Add one call to your server startup — before any Gemini Live sessions are created:

from gemini_live_telemetry import activate, InstrumentationConfig

activate(InstrumentationConfig(
    project_id="your-gcp-project-id",
))

# That's it. All google-genai Live API calls are now instrumented.

What Happens

When activate() is called:

  1. wrapt patches the google-genai SDK's AsyncSession and AsyncLive classes
  2. OpenTelemetry MeterProvider is created with a Google Cloud Monitoring exporter
  3. JSON file exporter starts writing session metrics to ./metrics/
  4. Cloud Dashboard "Gemini Live API Metrics" is auto-created in your GCP project
  5. Every connect(), _receive(), send_*() call is intercepted and metrics are recorded

No changes to your application code.
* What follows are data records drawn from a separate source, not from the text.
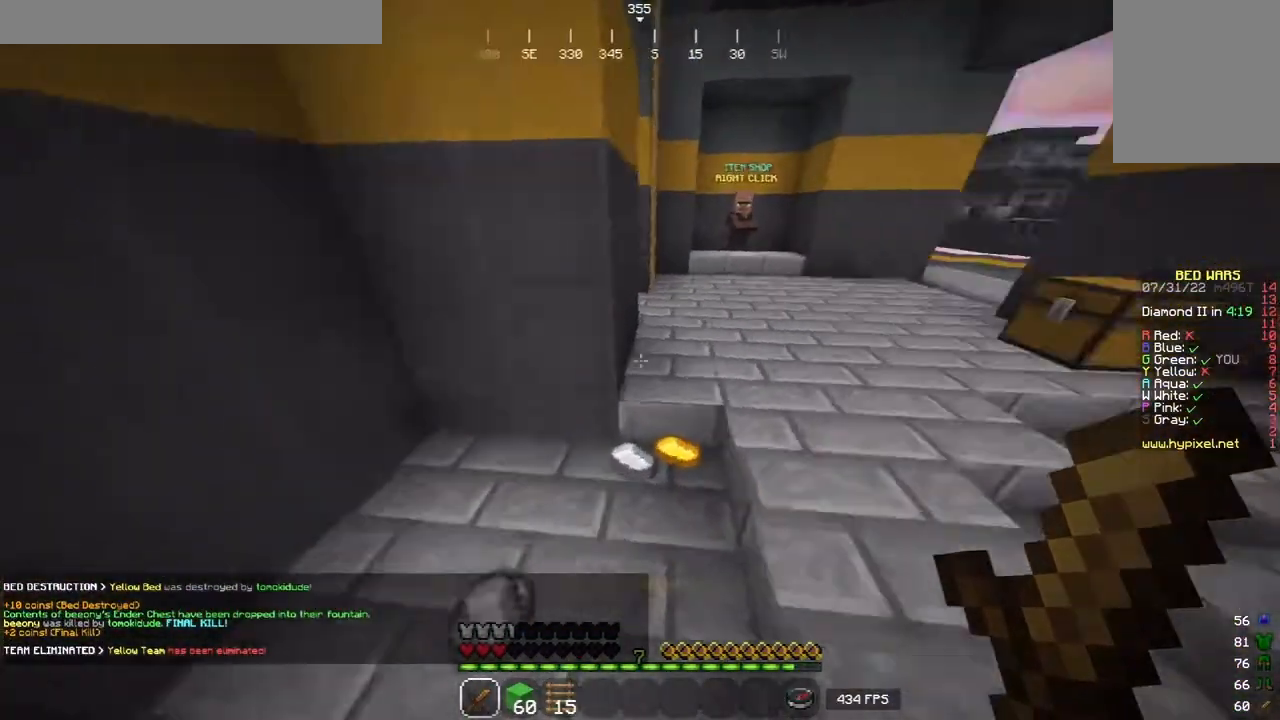
{"keys": ["d", "w"], "mouse": [], "events": [[260, "d", "down"]]}
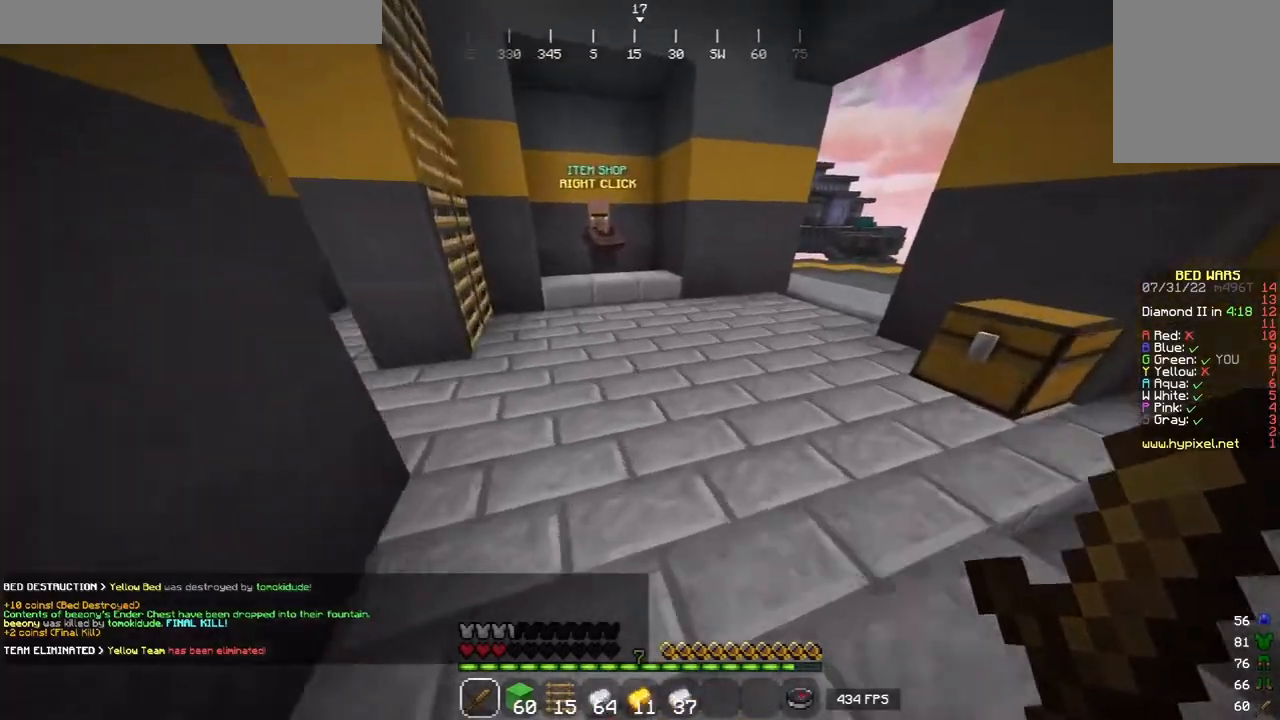
{"keys": ["d", "w"], "mouse": [], "events": [[40, "d", "up"], [480, "d", "down"]]}
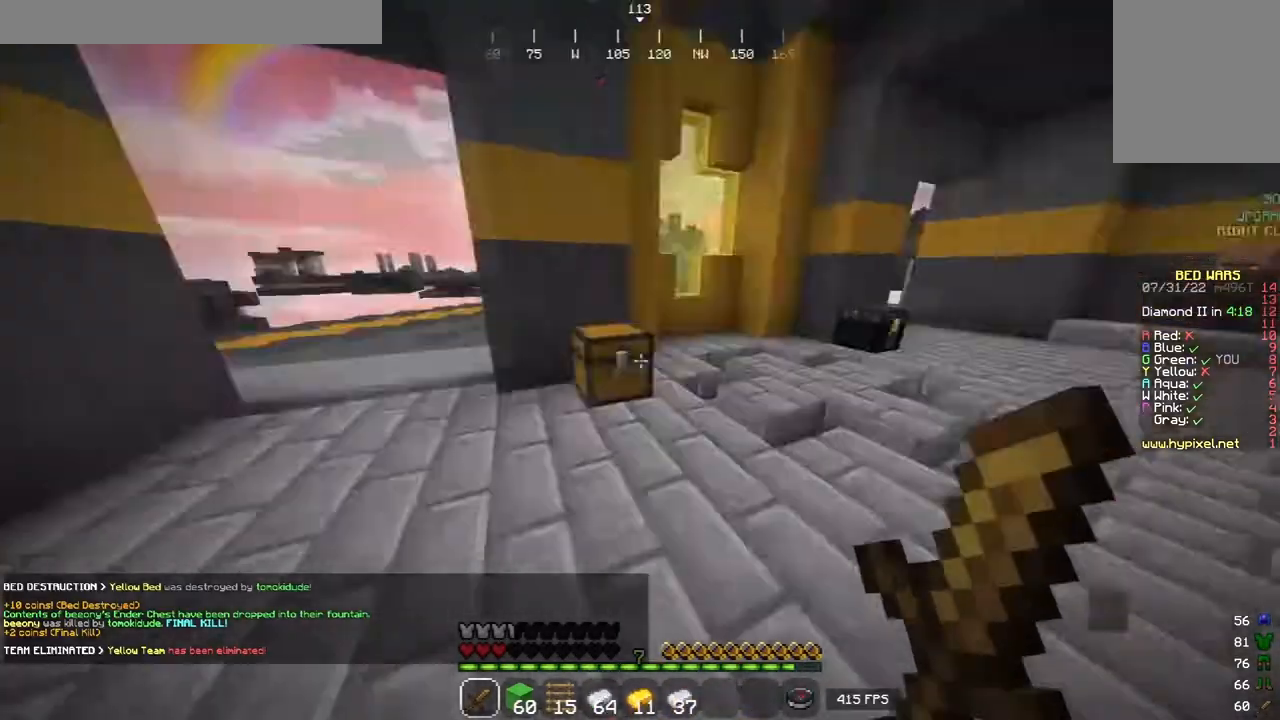
{"keys": ["w"], "mouse": [], "events": [[340, "d", "up"]]}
No changes to how you use the SDK.

Configuration

from gemini_live_telemetry import activate, InstrumentationConfig

activate(InstrumentationConfig(
    # GCP project for Cloud Monitoring (required for dashboard + GCP export)
    project_id="your-gcp-project-id",

    # Local file output
    metrics_dir="./metrics",               # JSON file directory
    log_dir="./metrics/logs",              # App-side JSONL log directory

    # Export settings
    enable_gcp_export=True,                # Push metrics to Cloud Monitoring
    enable_json_export=True,               # Write local JSON file
    enable_dashboard=True,                 # Auto-create Cloud dashboard

    # Timing
    export_interval_s=15.0,               # OTel export interval (min 10s)
    json_flush_interval_s=30.0,            # JSON file flush interval

    # Cloud Monitoring
    metric_prefix="workload.googleapis.com",  # Metric type prefix
    dashboard_name="Gemini Live API Metrics",  # Dashboard display name

    # Audio config (for duration calculations)
    input_sample_rate=16000,               # Input audio sample rate
    output_sample_rate=24000,              # Output audio sample rate
))

Minimal Configuration

# Uses defaults — reads project_id from GOOGLE_CLOUD_PROJECT env var
activate()

Without GCP (local-only)

activate(InstrumentationConfig(
    enable_gcp_export=False,
    enable_dashboard=False,
))

Querying Metrics

In-Memory Store (real-time)

from gemini_live_telemetry import get_metrics_store

store = get_metrics_store()

# Per-session metrics
session = store.get_session("session-id-from-gemini")
agg = session.compute_aggregates()
print(f"Turns: {agg.total_turns}")
print(f"Avg TTFB: {agg.avg_ttfb_ms}ms")
print(f"Total tokens: {agg.session_total_tokens}")
print(f"Tool calls: {agg.total_tool_calls}")

# List all sessions
for s in store.list_sessions():
    print(f"{s.session_id}: {s.total_turns} turns, {s.total_tokens} tokens")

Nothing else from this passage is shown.